According to the official statistics, lending in China continues apace. Banks made a net 870.8 billion yuan ($141.5 billion) of new loans in May. Shadow lending brings the total up to 1.44 trillion yuan.
But if the Beige Book is to be believed, an overwhelming majority of that money is going to a privileged set of established borrowers. Only 1% of bankers in the survey said new clients represented more than 30% of their business, compared with 17% just three months ago.
In a healthy financial system, lower interest rates should quickly lead to more borrowing. Central banks use the interest rate as their main tool to control the growth of the economy.
But in China that process seems to be getting tied up in knots.
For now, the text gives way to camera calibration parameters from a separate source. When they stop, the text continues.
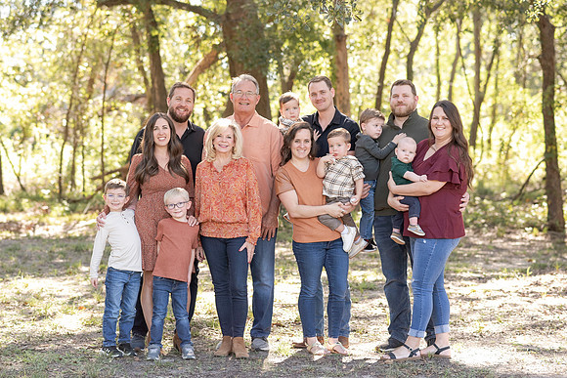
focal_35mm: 95
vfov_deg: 14.4
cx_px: 250
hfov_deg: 21.5
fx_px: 1495
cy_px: 179
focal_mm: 85
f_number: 3.2
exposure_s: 1/500
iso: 640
Funding costs for banks have been subdued for most of this year as the authorities responded to an economic slowdown by easing credit conditions — but companies seem not to be taking advantage of the cheap rates.
Interest rates in the “shadow banking” system – a constellation of lightly regulated lenders serving borrowers who have trouble accessing bank credit – also dropped below the rate on bank loans across China for the first time. For non-bank loans the average interest rate was 6.31%, according to the Beige Book, down more than two percentage points from the previous quarter. That compares with an average rate of 6.84% on bank loans.
The report’s authors speculate that companies slashed investment so much that shadow lenders were no longer needed, and had to cut the price of loans drastically in response.
That suggests a collapse in loan demand caused the decline in new lending, not the other way around. If the problem were fierce competition for bank credit, you might expect shadow lenders to step in with exorbitantly priced bridging loans, as they have in the past.
“Firms appear to be responding to current economic conditions by both borrowing and spending less,” according to the report.
When the demand for credit slackens, central banks find it much harder to support the economy: Their normal tactic of cutting benchmark interest rates becomes far less effective.
At least China can take solace in the fact that it isn’t the only country facing this quandary: Near-zero interest rates in the U.S., Europe and Japan haven’t been enough to stimulate a surge in corporate investment there, either.